On partial absolute continuity

Question

$\newcommand\B{\mathscr B}\newcommand\A{\mathscr A}\newcommand\si{\sigma}$Let $I:=[0,1]$, and let $\B$ and $\B^2$ denote the Borel $\si$-algebras over $I$ and $I^2$, respectively.
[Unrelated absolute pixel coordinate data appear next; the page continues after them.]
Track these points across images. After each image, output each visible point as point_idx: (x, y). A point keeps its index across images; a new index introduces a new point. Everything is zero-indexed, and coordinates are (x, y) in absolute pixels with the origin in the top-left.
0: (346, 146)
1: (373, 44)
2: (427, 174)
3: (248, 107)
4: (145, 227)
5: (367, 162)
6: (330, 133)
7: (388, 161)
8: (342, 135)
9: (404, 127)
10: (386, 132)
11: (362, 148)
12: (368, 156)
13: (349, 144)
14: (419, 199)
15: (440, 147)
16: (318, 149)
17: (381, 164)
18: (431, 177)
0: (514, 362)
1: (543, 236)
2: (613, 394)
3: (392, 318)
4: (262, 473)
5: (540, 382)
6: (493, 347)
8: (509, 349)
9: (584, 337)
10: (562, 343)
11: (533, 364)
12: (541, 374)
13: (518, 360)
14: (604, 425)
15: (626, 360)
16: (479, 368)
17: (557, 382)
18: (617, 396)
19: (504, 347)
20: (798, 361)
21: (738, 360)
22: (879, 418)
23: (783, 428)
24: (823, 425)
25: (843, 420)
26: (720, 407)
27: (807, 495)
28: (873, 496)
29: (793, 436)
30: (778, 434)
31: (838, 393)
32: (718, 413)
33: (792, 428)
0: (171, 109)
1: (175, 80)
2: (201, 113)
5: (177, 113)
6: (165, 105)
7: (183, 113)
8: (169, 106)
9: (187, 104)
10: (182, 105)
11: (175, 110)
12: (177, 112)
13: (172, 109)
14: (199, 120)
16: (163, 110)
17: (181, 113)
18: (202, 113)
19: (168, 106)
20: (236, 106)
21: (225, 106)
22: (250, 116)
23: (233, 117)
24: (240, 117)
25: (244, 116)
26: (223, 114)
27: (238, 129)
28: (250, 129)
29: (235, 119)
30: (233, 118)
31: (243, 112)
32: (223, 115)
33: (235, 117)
Let $\A$ stand for the algebra generated by the set of all the product sets $A\times B\in\B\times\B$. Let $L^2$ be the Lebesgue measure on $\B^2$. Let $U$ be another measure on $\B^2$.

Question: Suppose that $L^2$ is "absolutely continuous on the algebra $\A$" with respect to $U$ -- in the sense that $L^2(C)=0$ whenever $C\in\A$ and $U(C)=0$. Does it then necessarily follow that $L^2$ is (truly) absolutely continuous with respect to $U$ (on the $\si$-algebra $\B^2$)?
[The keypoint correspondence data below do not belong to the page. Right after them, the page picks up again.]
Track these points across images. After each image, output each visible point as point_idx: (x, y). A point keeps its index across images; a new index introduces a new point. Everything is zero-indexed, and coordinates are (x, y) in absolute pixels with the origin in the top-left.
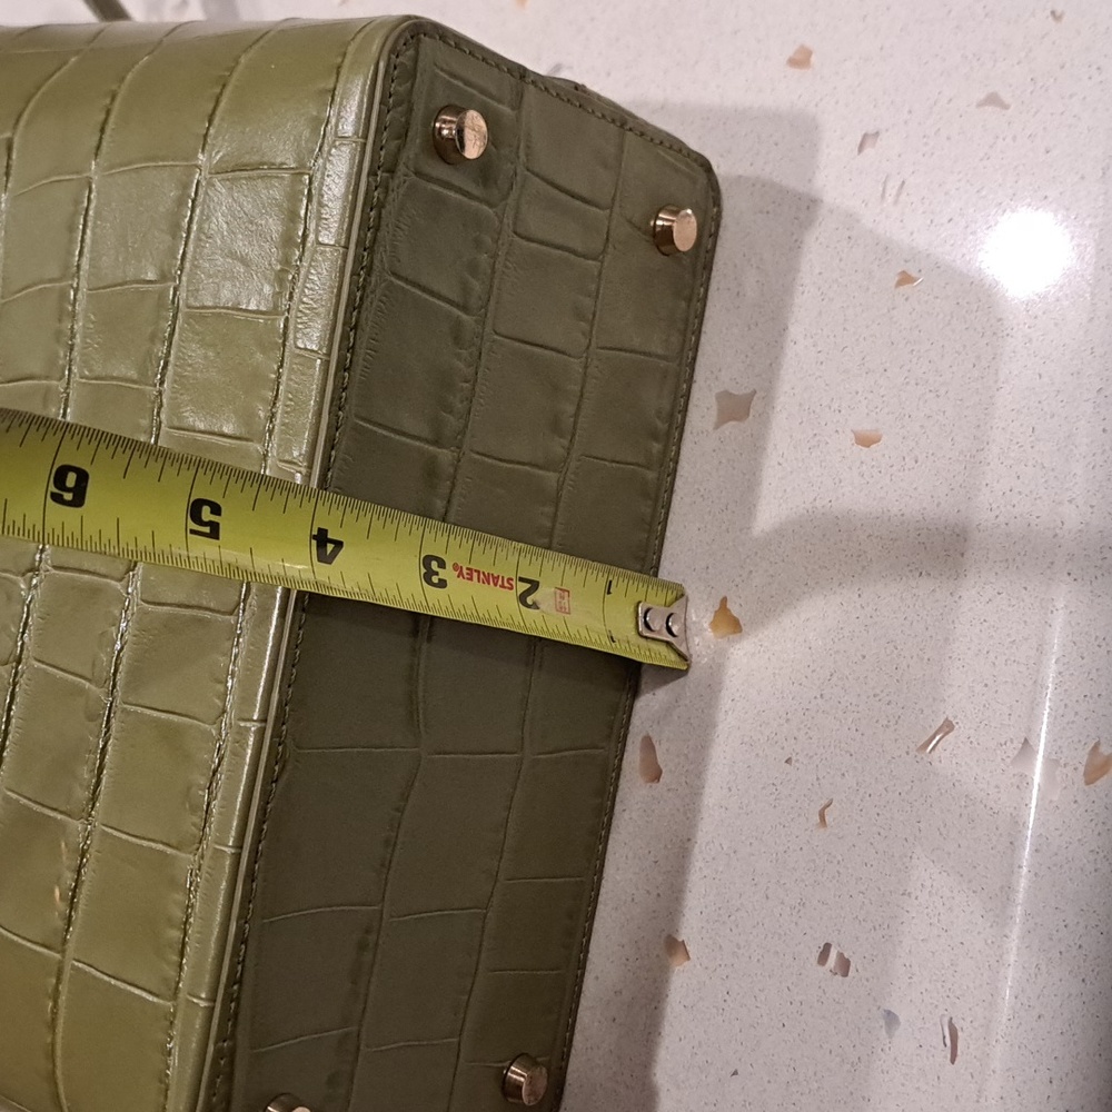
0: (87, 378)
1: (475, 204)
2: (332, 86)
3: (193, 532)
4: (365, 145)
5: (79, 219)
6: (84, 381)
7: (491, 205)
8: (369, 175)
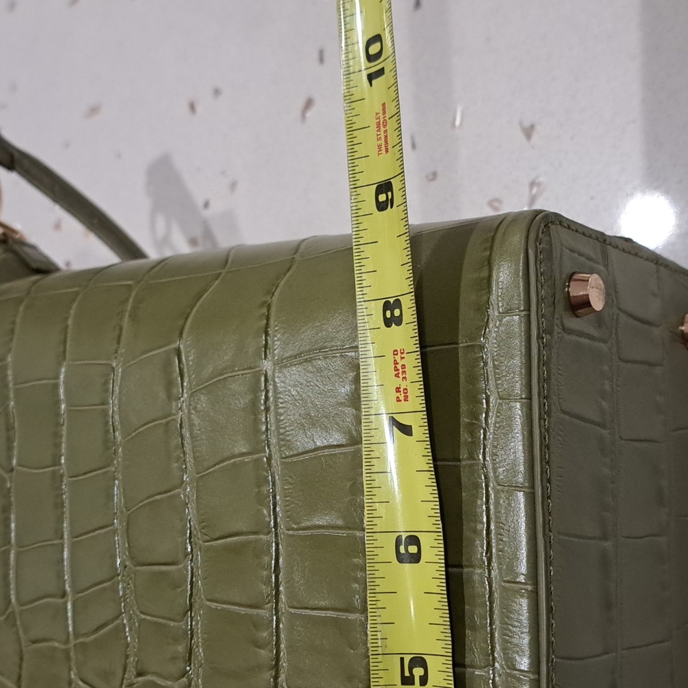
0: (293, 529)
1: (597, 344)
2: (487, 275)
3: (402, 659)
4: (529, 316)
5: (261, 395)
6: (291, 532)
7: (604, 341)
8: (538, 339)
The same question, restated: Suppose that $U(A\times B)>0$ whenever $A\times B\in\B\times\B$ and $L^2(A\times B)>0$. Does it then necessarily follow that $U(C)>0$ whenever $C\in\B^2$ and $L^2(C)>0$?

Answer 1

The notation $L^2$ for Lebesgue measure is confusing. I denote $\lambda$ and $\lambda_2$ the Lebesgue measure on $\mathbb{R}$ and $\mathbb{R}^2$, respectively.

The answer is no.

Fix a discrete measure $\mu$ which gives a positive mass to every rational number in $[0,2]$. Call $\nu$ the image of $\lambda \otimes \mu$ by the map $(x,y) \mapsto (x,y-x)$.
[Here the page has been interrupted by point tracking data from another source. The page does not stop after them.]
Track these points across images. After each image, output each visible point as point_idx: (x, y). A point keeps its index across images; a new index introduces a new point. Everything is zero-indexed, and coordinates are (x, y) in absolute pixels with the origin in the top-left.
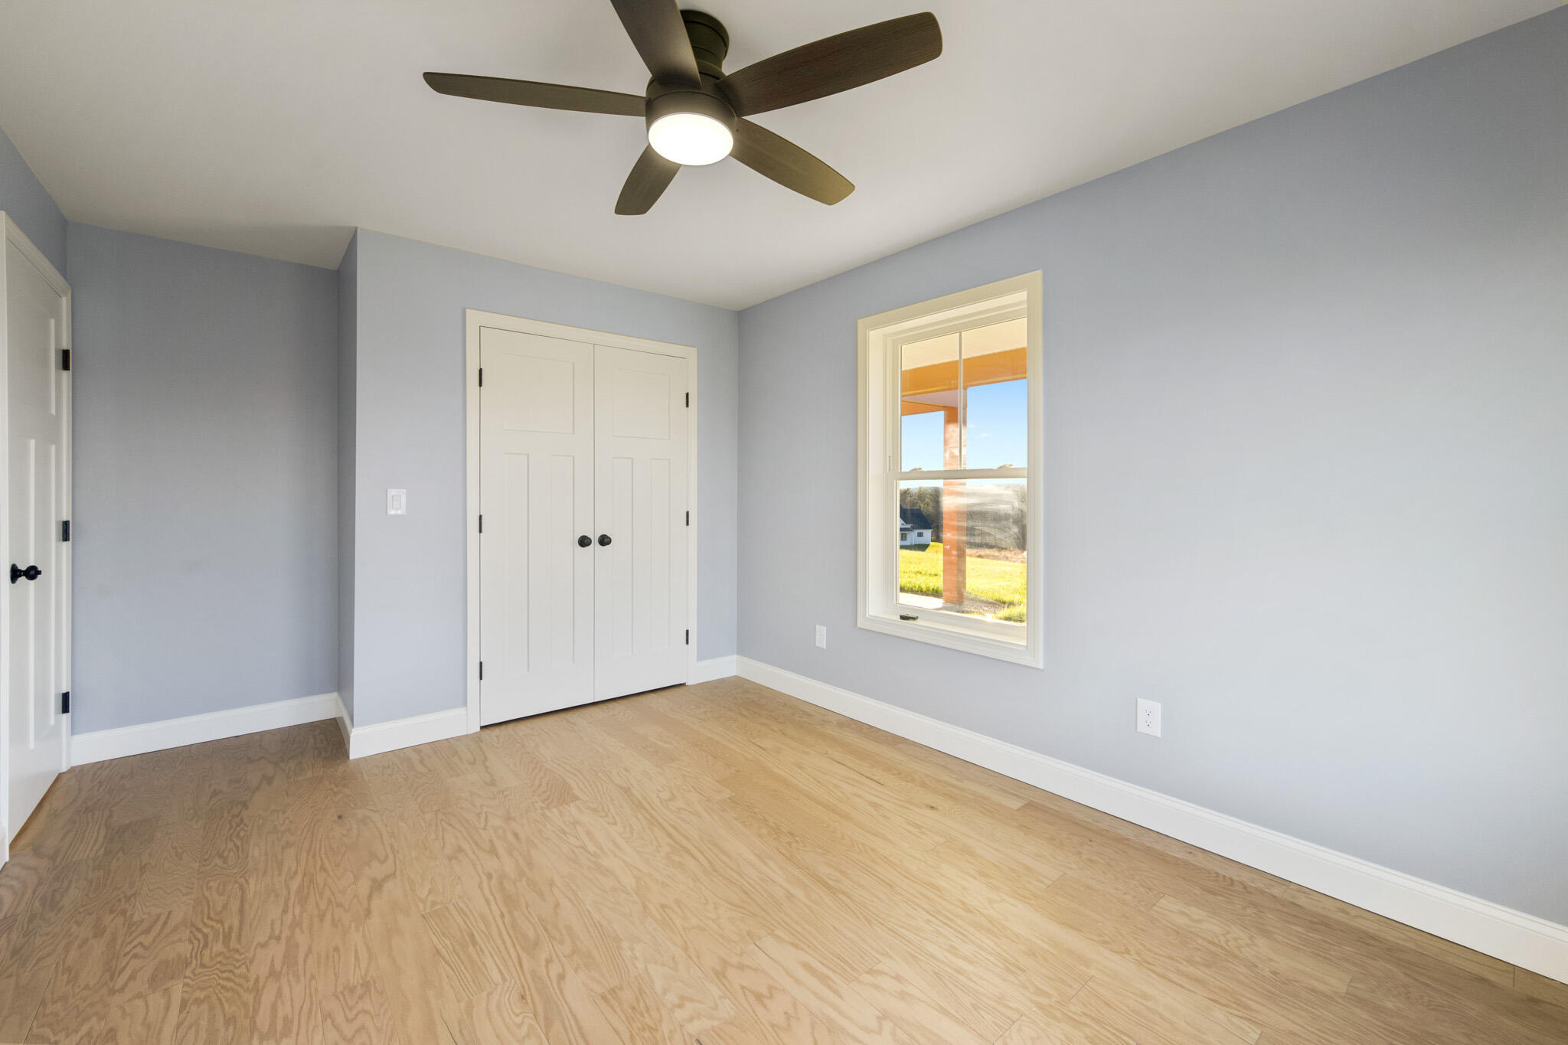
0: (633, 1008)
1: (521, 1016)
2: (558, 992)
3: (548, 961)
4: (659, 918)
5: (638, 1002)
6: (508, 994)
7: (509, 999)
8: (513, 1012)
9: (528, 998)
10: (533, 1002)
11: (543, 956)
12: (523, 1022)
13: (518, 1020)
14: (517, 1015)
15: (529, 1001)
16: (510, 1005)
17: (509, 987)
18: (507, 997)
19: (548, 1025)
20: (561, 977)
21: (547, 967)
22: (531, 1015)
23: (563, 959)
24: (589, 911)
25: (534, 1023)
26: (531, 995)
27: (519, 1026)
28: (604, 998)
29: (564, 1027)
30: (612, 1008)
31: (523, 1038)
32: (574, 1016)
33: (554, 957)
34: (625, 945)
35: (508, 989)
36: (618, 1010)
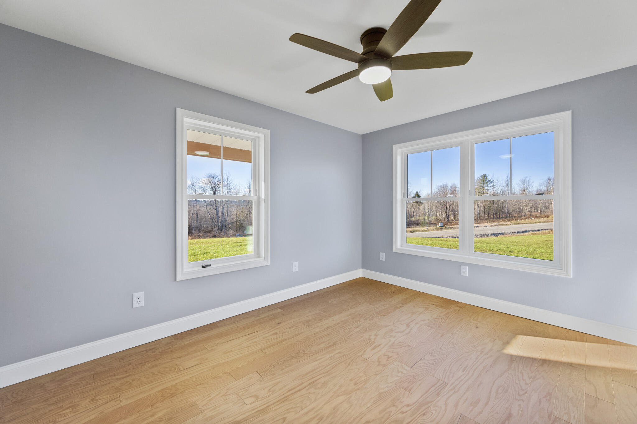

Given Borel subsets $A$ and $B$ of $[0,1]$ with positive measure, we know that the function $1_A*1_B$ is non-negative, continuous since it is a convolution between two functions in $L^2(\mathbb{R})$, and has a positive integral on $[0,2]$. Therefore, it is positive on some non-empty open subinterval of $[0,2]$. Thus \begin{eqnarray*} \nu(A \times B) &=& \int_{\mathbb{R}}\int_{\mathbb{R}} 1_{A \times B}(x,y-x)~d\lambda(x)~ d\mu(y) \\ &=& \int_{\mathbb{R}} (1_A*1_B)(y)~d\mu(y) \\ &>&0.\end{eqnarray*} Yet, $\nu$ is carried by $\{(x,z) \in \mathbb{R}^2 : x+z \in \mathbb{Q}\}$, whose $\lambda_2$ measure is null. Furthermore, $\lambda_2$ is carried by the complement of $\{(x,z) \in \mathbb{R}^2 : x+z\in \mathbb{Q}\}$, which has null $\nu$-measure. Hence, the measures $\lambda_2$ and $\nu$ are mutually singular.

The measure $(1_{I^2})\nu$ yields a couterexample.